Negatives are; the above type scenarios. Not staying close when out and about. Shopping centres and parks are a nightmare (she's been a pushchair refuser for about 9 months now but maybe I should be more insistent?)
Slapping me when she's frustrated/tired. Nappy changes and getting dry after a bath are triggers (both times when she's not in control?)
I'm her main carer and have been lucky enough not to have to work since she was placed and won't be returning to part time work for another year or so. I'm trying to be consistent with her but my H thinks I meander off the routines a bit too regularly with her. I might have to eat humble pie and accept that! I'll take on board the advise you've been given so far and funnel funnel funnel again.
Good luck with your LO, it's a horrible feeling having the niggling anxieties isn't it? Xx

Copper13 Fri 09-Jan-15 23:28:58

Crikey,that was long sorry!

GirlsWhoWearGlasses Sat 10-Jan-15 10:03:07

Don't apologise Copper, that's really interesting. Spookily familiar!

Some great points above re time frames and also DD seeing us in particular boxes.

DD never lived with her birth family and lived with the same FC until she came home.
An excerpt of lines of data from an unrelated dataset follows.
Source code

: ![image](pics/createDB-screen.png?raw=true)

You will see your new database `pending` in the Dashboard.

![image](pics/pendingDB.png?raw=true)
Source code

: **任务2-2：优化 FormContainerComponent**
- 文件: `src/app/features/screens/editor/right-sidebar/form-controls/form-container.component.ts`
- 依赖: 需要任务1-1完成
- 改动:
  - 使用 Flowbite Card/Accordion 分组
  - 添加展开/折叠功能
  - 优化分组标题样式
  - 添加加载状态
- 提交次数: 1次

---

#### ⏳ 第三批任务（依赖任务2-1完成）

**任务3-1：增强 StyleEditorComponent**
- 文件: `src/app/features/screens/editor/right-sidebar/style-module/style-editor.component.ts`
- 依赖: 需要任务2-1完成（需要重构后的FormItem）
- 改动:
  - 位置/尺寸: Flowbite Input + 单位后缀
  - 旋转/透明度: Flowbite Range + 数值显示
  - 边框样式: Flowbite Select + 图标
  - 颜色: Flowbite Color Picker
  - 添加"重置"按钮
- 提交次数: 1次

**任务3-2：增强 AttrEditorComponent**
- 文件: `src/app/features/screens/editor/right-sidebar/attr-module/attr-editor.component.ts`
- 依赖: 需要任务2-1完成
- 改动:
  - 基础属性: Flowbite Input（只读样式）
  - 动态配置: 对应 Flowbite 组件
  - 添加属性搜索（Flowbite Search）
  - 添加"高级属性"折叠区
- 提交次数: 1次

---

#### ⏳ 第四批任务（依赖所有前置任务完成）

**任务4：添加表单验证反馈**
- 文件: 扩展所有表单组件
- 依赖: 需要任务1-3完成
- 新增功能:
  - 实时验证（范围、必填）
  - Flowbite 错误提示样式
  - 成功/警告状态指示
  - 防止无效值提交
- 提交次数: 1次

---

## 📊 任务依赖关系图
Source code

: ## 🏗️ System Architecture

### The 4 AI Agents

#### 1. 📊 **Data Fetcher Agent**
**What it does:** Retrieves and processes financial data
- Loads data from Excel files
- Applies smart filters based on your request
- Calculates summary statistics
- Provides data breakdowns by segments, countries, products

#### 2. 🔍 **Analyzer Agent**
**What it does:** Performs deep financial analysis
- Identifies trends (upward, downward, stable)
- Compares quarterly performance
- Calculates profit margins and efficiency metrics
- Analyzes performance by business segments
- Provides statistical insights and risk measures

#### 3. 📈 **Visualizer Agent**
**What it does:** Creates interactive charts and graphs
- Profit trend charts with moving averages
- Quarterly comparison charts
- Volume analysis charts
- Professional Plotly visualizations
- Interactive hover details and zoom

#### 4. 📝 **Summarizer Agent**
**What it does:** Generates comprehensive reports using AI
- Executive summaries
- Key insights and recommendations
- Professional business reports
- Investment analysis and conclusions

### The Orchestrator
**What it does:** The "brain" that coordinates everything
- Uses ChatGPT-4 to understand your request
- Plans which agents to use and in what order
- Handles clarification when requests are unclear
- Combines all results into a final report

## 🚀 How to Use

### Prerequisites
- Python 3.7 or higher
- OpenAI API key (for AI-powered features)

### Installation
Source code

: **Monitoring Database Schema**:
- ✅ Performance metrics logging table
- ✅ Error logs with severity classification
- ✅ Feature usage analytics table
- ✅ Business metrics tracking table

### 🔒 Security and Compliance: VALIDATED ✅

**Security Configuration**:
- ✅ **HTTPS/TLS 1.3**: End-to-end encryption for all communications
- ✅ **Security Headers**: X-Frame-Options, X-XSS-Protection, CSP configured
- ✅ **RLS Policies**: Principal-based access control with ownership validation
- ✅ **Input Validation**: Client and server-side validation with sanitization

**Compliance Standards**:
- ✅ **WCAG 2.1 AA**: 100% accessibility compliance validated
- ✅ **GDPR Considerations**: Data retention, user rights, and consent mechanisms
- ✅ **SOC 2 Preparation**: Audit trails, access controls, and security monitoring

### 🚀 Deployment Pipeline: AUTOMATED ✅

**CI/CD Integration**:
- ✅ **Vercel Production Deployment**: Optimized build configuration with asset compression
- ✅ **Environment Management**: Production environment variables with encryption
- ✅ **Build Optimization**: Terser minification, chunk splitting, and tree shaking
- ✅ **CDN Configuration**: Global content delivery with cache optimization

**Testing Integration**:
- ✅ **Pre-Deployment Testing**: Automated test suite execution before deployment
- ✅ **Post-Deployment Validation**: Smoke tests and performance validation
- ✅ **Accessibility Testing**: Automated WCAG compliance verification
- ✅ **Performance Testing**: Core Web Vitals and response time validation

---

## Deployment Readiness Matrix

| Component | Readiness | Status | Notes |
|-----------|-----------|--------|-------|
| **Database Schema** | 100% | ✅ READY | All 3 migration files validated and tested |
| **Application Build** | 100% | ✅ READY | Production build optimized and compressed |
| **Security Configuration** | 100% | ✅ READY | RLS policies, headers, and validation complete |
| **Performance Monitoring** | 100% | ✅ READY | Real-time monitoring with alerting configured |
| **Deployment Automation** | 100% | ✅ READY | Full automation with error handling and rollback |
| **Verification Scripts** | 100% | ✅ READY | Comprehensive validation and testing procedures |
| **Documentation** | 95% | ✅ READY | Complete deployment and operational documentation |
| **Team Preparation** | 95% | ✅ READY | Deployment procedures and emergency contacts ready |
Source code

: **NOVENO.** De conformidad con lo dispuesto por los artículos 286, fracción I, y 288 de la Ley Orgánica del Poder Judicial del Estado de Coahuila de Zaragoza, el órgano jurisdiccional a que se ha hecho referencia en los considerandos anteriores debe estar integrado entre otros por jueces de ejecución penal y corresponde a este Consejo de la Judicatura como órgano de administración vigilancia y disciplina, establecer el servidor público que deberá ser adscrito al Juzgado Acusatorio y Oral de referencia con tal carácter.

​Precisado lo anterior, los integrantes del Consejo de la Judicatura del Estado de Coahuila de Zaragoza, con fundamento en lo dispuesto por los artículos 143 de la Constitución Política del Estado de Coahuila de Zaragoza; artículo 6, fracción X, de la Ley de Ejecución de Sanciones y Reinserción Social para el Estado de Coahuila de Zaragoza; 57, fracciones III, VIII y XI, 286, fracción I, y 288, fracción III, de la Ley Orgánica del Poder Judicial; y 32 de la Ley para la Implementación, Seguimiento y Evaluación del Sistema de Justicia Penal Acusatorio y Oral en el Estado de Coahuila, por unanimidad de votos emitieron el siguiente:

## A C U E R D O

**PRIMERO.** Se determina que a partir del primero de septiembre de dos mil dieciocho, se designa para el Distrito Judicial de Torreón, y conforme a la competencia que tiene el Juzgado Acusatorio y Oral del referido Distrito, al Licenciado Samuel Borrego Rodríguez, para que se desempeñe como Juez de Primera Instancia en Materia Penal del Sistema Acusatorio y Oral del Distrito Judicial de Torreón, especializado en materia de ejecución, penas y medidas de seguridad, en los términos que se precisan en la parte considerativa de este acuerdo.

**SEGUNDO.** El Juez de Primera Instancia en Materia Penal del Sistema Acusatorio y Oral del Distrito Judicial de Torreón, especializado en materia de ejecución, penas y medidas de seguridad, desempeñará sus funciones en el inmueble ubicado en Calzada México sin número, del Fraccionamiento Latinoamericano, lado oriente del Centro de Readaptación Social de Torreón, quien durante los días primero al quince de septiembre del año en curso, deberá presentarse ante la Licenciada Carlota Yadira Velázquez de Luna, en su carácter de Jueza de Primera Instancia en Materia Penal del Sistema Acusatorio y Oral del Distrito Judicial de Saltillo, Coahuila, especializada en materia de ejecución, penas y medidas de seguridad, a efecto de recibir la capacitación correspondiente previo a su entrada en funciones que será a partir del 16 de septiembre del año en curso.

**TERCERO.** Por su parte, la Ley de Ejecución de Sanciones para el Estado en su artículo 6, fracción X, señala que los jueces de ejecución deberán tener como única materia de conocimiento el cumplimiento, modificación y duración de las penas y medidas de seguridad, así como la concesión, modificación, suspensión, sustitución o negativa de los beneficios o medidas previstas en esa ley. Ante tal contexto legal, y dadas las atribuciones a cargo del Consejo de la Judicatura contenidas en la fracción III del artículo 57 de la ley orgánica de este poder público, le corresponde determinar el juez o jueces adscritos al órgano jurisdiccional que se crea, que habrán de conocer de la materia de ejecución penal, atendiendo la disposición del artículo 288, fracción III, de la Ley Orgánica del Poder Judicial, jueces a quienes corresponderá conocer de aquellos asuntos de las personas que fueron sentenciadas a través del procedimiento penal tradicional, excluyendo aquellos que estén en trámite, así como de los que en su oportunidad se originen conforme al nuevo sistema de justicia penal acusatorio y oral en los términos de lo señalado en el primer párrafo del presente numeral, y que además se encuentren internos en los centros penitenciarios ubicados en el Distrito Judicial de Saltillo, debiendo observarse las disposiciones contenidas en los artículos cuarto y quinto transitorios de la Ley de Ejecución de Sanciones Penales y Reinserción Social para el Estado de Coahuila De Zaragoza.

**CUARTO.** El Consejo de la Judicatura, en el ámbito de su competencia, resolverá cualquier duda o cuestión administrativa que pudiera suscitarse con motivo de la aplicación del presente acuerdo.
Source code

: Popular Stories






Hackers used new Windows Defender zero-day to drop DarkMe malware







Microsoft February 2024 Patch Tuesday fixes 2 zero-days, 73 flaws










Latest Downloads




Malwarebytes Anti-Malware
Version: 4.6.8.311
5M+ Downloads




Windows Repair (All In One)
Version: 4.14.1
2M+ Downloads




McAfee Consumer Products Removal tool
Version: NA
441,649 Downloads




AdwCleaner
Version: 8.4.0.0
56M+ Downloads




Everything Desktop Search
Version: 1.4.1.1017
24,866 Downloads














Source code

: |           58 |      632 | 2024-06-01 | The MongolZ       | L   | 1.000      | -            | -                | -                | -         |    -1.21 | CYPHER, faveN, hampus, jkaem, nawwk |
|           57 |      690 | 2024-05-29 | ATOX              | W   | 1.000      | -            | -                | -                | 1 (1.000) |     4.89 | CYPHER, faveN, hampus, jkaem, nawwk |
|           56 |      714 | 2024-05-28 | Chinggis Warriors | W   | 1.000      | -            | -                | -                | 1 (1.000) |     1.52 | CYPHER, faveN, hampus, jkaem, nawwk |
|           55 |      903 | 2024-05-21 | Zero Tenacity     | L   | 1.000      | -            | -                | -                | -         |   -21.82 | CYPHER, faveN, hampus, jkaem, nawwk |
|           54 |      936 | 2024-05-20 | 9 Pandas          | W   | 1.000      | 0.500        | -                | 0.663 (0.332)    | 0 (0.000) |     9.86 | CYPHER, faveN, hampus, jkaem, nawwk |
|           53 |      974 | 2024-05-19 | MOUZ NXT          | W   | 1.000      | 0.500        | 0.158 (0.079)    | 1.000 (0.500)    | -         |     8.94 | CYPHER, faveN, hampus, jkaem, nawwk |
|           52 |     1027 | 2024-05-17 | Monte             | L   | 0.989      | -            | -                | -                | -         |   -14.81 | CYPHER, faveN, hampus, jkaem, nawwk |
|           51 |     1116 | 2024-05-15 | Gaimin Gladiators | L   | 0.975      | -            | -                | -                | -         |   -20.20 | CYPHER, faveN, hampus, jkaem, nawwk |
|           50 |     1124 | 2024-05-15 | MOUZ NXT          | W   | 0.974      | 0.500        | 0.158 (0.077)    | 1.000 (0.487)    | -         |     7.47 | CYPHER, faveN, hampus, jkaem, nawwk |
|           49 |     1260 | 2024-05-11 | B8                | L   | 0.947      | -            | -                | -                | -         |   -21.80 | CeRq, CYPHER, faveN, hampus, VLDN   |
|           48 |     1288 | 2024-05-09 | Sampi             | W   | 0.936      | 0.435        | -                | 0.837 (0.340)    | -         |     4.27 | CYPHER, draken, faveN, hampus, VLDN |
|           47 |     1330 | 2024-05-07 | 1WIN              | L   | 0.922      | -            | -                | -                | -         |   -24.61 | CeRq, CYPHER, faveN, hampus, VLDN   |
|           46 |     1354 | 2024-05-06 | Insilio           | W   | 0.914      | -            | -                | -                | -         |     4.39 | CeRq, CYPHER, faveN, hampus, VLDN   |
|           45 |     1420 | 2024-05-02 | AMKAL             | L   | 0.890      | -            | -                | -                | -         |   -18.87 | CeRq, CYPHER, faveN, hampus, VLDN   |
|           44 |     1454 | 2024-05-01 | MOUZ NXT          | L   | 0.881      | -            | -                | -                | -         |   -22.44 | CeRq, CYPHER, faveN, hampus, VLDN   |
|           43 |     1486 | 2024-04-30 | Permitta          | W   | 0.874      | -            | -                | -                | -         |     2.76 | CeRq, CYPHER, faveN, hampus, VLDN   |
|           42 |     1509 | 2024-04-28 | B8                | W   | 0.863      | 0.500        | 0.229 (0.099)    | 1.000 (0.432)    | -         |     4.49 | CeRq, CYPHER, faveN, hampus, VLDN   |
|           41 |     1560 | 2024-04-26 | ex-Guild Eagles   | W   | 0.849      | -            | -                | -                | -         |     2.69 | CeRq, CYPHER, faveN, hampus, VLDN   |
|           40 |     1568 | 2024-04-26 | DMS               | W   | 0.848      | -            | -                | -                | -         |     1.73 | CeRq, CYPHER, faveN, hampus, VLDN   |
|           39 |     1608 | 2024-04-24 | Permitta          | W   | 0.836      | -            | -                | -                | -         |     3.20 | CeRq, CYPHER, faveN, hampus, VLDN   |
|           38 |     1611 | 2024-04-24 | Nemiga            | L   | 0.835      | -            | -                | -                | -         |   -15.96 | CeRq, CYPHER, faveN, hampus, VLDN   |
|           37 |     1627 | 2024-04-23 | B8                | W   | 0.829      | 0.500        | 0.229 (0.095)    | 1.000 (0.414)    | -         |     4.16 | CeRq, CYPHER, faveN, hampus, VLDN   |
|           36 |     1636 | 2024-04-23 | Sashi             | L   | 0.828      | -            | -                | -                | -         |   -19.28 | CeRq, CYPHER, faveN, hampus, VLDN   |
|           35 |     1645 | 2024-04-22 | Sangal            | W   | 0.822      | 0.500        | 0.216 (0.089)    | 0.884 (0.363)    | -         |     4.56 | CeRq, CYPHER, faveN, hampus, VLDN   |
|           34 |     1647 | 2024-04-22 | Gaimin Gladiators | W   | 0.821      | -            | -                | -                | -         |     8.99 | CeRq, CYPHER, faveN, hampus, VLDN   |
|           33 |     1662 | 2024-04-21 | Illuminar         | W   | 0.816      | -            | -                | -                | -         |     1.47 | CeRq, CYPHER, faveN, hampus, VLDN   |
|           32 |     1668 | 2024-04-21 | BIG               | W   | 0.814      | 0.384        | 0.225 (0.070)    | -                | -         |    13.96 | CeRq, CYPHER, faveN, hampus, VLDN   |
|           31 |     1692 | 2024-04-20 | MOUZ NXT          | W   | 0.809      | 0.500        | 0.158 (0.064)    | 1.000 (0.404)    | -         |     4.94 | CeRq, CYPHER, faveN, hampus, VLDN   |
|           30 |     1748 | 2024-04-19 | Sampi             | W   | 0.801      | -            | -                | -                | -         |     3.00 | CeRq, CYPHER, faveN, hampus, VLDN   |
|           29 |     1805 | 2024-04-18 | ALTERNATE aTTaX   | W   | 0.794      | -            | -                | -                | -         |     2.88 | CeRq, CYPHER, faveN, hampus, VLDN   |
There are huge advantages to that, but I guess also means that even if she's been here a year, she can't be 100% sure she won't move again.

We do use a sling, which DD loves, and we do a lot of attachment-type things.

Re the bottle Kristina, the way DD took her bottle, which seemed absolutely hardwired from FC, didn't promote attachment, as DD took it into her cot with her, so I don't think it's too much of a loss.

We're making a list of things we've let slip a bit that we want to get back to doing consistently, so hopefully with time, that will help.

Kewcumber Sat 10-Jan-15 12:08:11

Certainly being with one FC from birth is a benefit but it also means that she suffered a huge loss at a time of (for my DS) the perfect age for separation anxiety anyway!

And I agree that you needn't think of it as anyone's "fault" if my experiences are anything to go by, you will need to reassess things many times over the coming years and responding to a change in your childs behaviour can't in any way be deemed to be a failure!